Summary: a twisty Washington thriller for our troubled times

Maggie Costello, Sam Bourne’s recurrent trouble-shooting hero, is taking some time out as a student following the events of her previous outing in To Kill The President. But she is called back into political service by a friend – the new governor of Virginia, concerned now about the murder of a Civil War historian coinciding with a trial initiated by a charlatan intent on denying that slavery ever actually existed in the United States.

It quickly transpires that these events are just the tip of a conspiratorial iceberg as a shadowy Right-Wing organisation begins attacking the great libraries of the world, intent on destroying the pesky facts that tend to undermine their Brexit-level crazy views of the world.

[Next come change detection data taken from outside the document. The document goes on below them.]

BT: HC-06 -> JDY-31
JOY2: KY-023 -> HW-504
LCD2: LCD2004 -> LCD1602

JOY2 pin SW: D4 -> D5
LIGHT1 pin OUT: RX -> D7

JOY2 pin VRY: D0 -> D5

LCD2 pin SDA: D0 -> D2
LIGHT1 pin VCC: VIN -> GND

Bourne, otherwise known as the Guardian’s former Washington correspondent Jonathan Freedland, is highly adept at crafting a satisfying, twisty thriller. But To Kill the Truth is more than that. It is an engaging meditation on the uses and abuses of history, the tension in conflicted societies between justice and peace, and how facts no longer “mark out the public square for honest debate” but are themselves the subject of partisan dispute. These are timely topics given how buffoons like Boris Johnson and Donald Trump wear their contempt for the truth as a badge of pride.

With Maggie Costello, Bourne has created an engaging hero for these troubled times – not just a woman of action, but a woman of principle too and an intellectual who thinks her way through problems when others are in thrall to emotion. She’s a reminder of what the world could be, if passions were more often tamed by reason, and humanity prized more than prejudice.